This town is like thousands that are vulnerable to contaminated water, with no fix in sight
Virginia Tech engineering Professor Marc Edwards watched as water flowed from a garden hose in Enterprise, Louisiana. As he moved a jar to catch a sample, the color changed from clear to brown.
"When mine comes out, it comes out black," Enterprise resident John Tiser said as he watched Edwards work.
Tiser, Enterprise's newly appointed water board president, was giving Edwards a tour around this rural community in central Louisiana, where residents have struggled with water problems. He says his wife drives 20 miles each direction to do laundry in a town with clear water.
Concerned about the potential health effects for his family, including his two daughters, he ran for a seat on the local water board.
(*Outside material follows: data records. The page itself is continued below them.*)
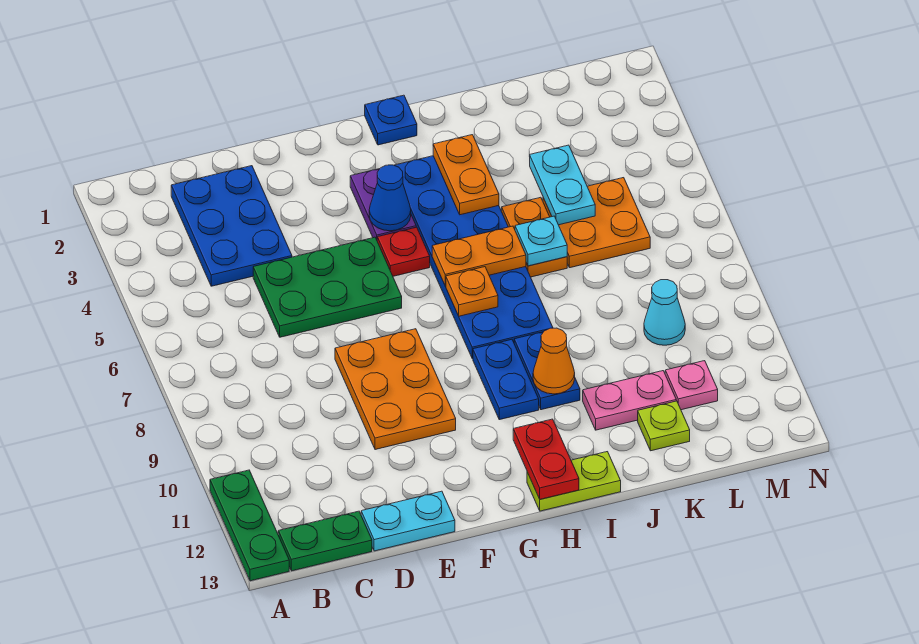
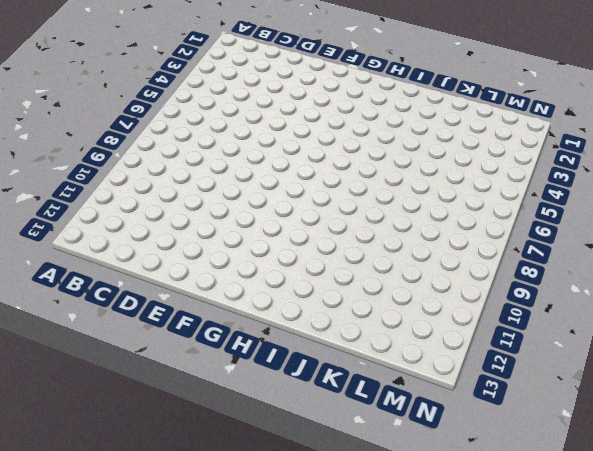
none -> green plate A11:A13 level 1
none -> green plate B13:C13 level 1
none -> blue plate C2:D4 level 1

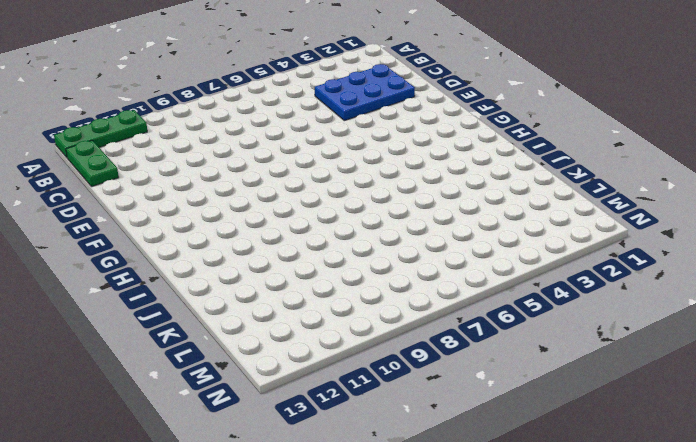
none -> green plate D5:F6 level 1
none -> cyan plate D13:E13 level 1
none -> orange plate E8:F10 level 1

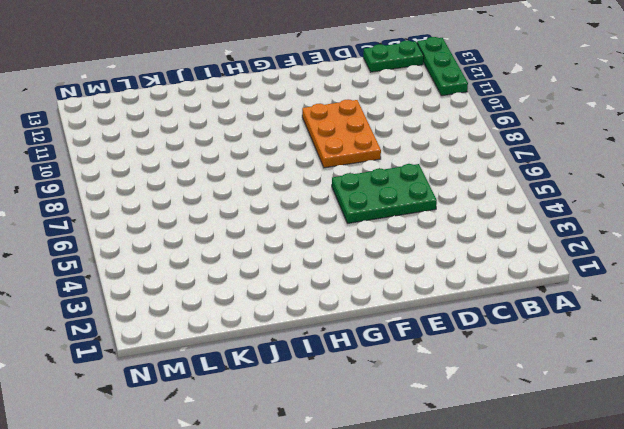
none -> blue plate C2:D4 level 1
none -> cyan plate D13:E13 level 1
none -> purple plate G3:G4 level 1

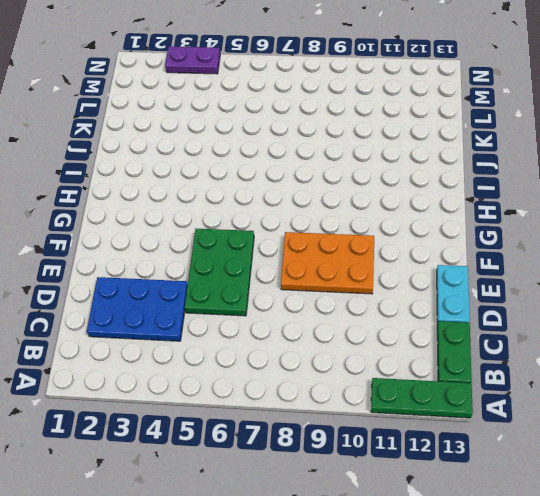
purple plate N3:N4 level 1 -> purple plate G3:G4 level 1
none -> red plate G5 level 1
none -> blue plate H1 level 1
none -> blue plate H3:I8 level 1

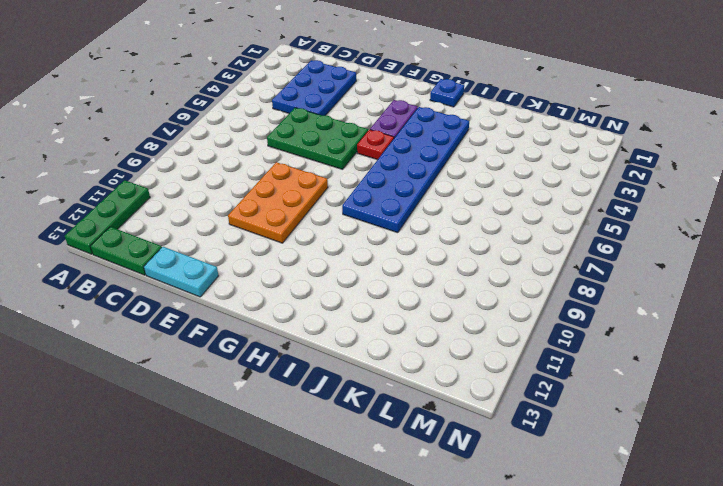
none -> blue plate H9:H10 level 1
none -> lime plate H13:I13 level 1
none -> blue plate I9:I10 level 1

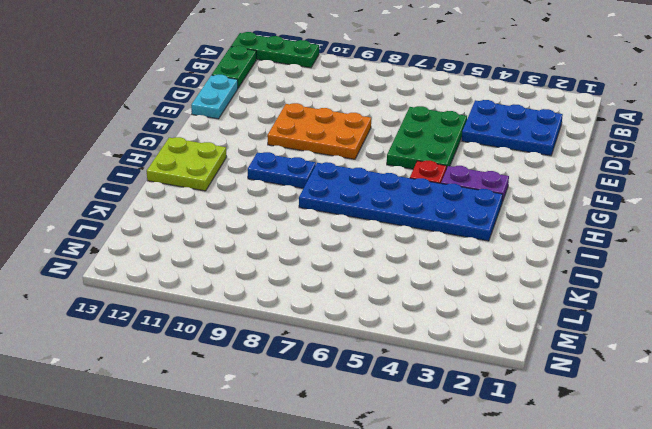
lime plate H12:I13 level 1 -> lime plate H13:I13 level 1
none -> blue plate H1 level 1
none -> blue plate I9:I10 level 1
none -> orange plate J5:J6 level 1

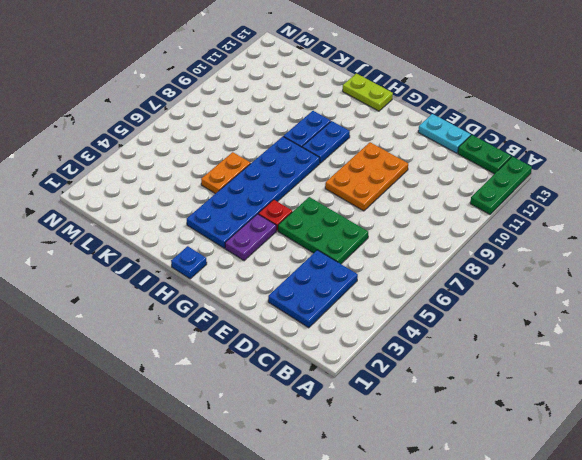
none -> pink plate J11:K11 level 1
none -> orange plate K5:L6 level 1
none -> lime plate K12 level 1

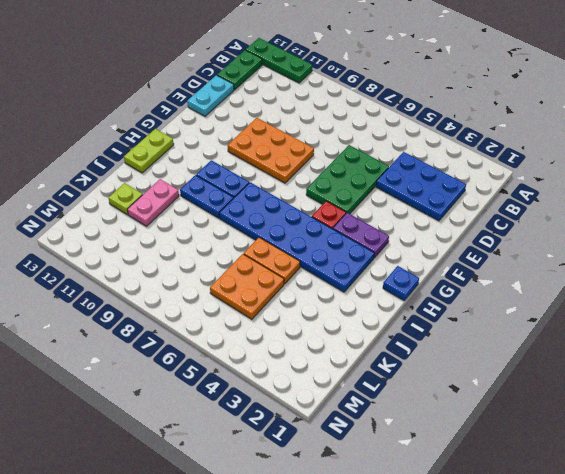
none -> cyan cone L9 level 1
none -> pink plate L11 level 1
none -> blue cone G4 level 2

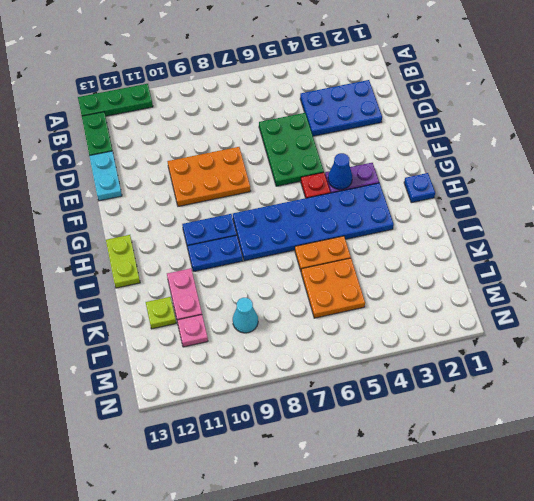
none -> orange plate H6:I6 level 2
none -> orange plate H7 level 2
none -> red plate H12:H13 level 2

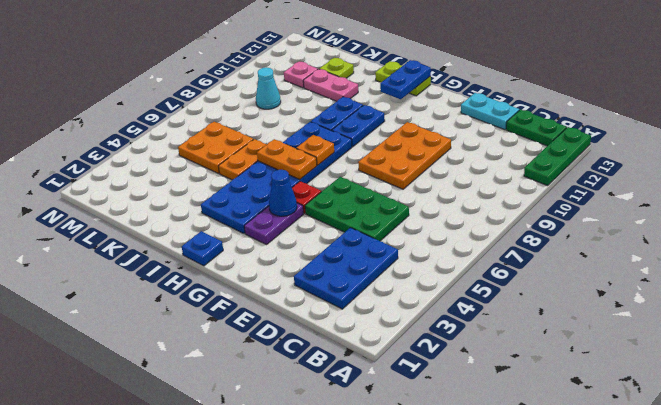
blue plate H12:H13 level 2 -> red plate H12:H13 level 2
none -> orange plate I3:I4 level 2
none -> orange cone I10 level 2
none -> cyan plate J6 level 2

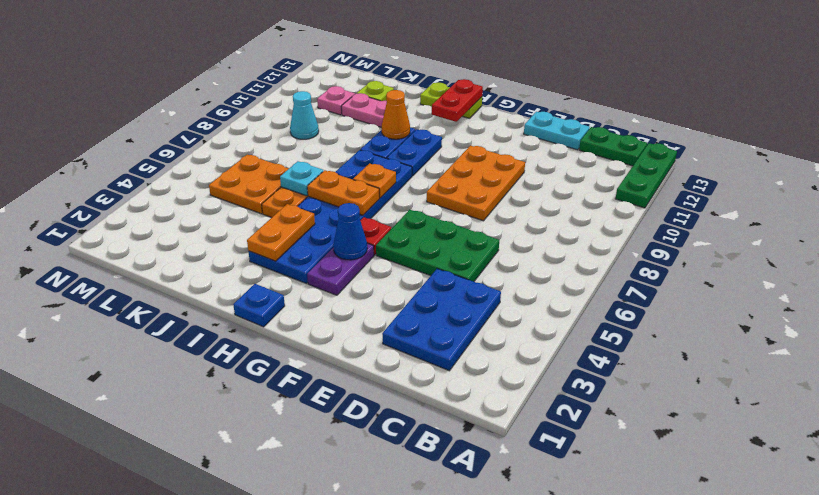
none -> cyan plate K4:K5 level 2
What drives him, Tiser said, is "being sure that they're not consuming anything that 20 years from now is going to wind up hurting them."
"We're basically putting Band-Aids when we need to go to the ER. That's where we're at," he said.
It's what Edwards calls America's "dirty little secret." He explains it this way: That often times towns like Enterprise are stuck with aging infrastructure that they can't fix, leaving few options for them to deal with complaints about dirty or contaminated water.
The US Environmental Protection Agency says the nation needs $743 billion to fix America's water system.
In his wife's minivan, complete with acid stains on the carpet, Edwards says he makes long drives to small towns that are hurt by dwindling populations, and slowly being forgotten. "It's the perfect vehicle. I couldn't take a rental car, because I can't explain why there's acid burns in the seats of those. But that van's seen a lot of bad water," he said.
Edwards has spent nearly two decades testing water and challenging federal, state, and local governments on water quality. His work helped to reveal high levels of lead in the water in Flint, Michigan.